EVALS (summary — full scenarios in evals/evals.json)
| # | Scenario | Without skill (baseline) | With skill (target) | Assertion |
|---|
| 1 | SOTA recommends socket-direct; impl uses FastAPI HTTP (AP1 re-creation) | R5 graded local-optimum 8.85/10; mismatch slips through | DIVERGE — UNJUSTIFIED; R0 blocks until reconciled | Verdict file lists FastAPI primitive with counter-example cite |
| 2 | SOTA recommends X; impl uses X | No-op | MATCH; R0 clears | Verdict shows MATCH; brain_store fires |
| 3 | SOTA silent on primitive Z; impl uses Z | No-op | N/A for Z (doesn't block) | Verdict file shows N/A for Z |
| 4 | Two SOTA outputs conflict | Stale SOTA used silently | Audit lists both; gate held pending Etan pick | Both files referenced; no auto-canonicalize |
| 5 | Mixed MATCH/DIVERGE across multiple primitives | Slips through | Lists all; ANY UNJUSTIFIED blocks | R0 blocked even if 9/10 MATCH |
The AP1 re-creation eval (scenario 1) is load-bearing. Fixture: real-world excerpt from the May 2026 brainlayer-readpath research output + synthetic FastAPI daemon snippet mimicking the deleted PR-α daemon.py.
Smoke test (retrospective): run against the current brainlayer codebase POST-PR #312. Expected: MATCH on socket-direct primitive (the audit retrospectively confirms the fix held). Note: smoke is read-only against ~/Gits/brainlayer/ per cross-repo constraint.
DEFINITION OF DONE (per-invocation)
R5 EVALUATOR EXTENSION — OUT OF SCOPE HERE
Per consolidated.md Pattern 4 system-fix:
"R5 evaluator skill change: must include 'goal-envelope check' — score against the original parent objective, not the sprint's local optimization."

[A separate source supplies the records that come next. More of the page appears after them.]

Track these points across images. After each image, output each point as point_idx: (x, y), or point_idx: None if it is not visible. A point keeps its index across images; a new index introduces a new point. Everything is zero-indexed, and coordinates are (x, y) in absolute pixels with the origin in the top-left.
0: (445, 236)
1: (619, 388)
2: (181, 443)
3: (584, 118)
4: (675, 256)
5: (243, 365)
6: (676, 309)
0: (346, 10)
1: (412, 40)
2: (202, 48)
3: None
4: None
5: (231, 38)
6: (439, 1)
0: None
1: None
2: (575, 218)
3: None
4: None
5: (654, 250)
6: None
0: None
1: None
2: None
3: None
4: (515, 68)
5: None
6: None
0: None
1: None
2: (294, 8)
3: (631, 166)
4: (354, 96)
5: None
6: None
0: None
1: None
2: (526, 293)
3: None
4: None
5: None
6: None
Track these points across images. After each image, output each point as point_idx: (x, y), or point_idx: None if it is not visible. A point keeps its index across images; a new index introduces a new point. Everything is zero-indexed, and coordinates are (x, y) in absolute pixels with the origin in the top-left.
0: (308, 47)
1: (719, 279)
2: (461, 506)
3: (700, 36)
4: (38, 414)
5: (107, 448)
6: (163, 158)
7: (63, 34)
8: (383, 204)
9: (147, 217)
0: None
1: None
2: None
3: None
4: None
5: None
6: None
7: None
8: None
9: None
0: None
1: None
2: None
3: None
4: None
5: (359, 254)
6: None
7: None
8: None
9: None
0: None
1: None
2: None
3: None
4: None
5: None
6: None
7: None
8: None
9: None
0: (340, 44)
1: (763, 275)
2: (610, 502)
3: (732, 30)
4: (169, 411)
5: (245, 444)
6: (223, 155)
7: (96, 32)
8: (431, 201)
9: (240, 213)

This skill does NOT modify the R5 evaluator (it's a separate skill change, tracked as a future SHIP-9 candidate). This skill surfaces the parent-objective in the audit so the R5 evaluator has a referenceable target. The two compose; they ship independently.
ESCALATION
- Multiple SOTA candidates conflict → list both, require Etan to canonicalize. Do NOT auto-pick by date.
- AP1-class DIVERGE found → R0 BLOCKED message MUST include verbatim SOTA cite, file path of divergent impl, and explicit "change impl OR document rationale" path. No silent block.
- BrainLayer transport fails during verdict storage → fall back via
/brain-store-fallback and report the fallback file path in the verdict.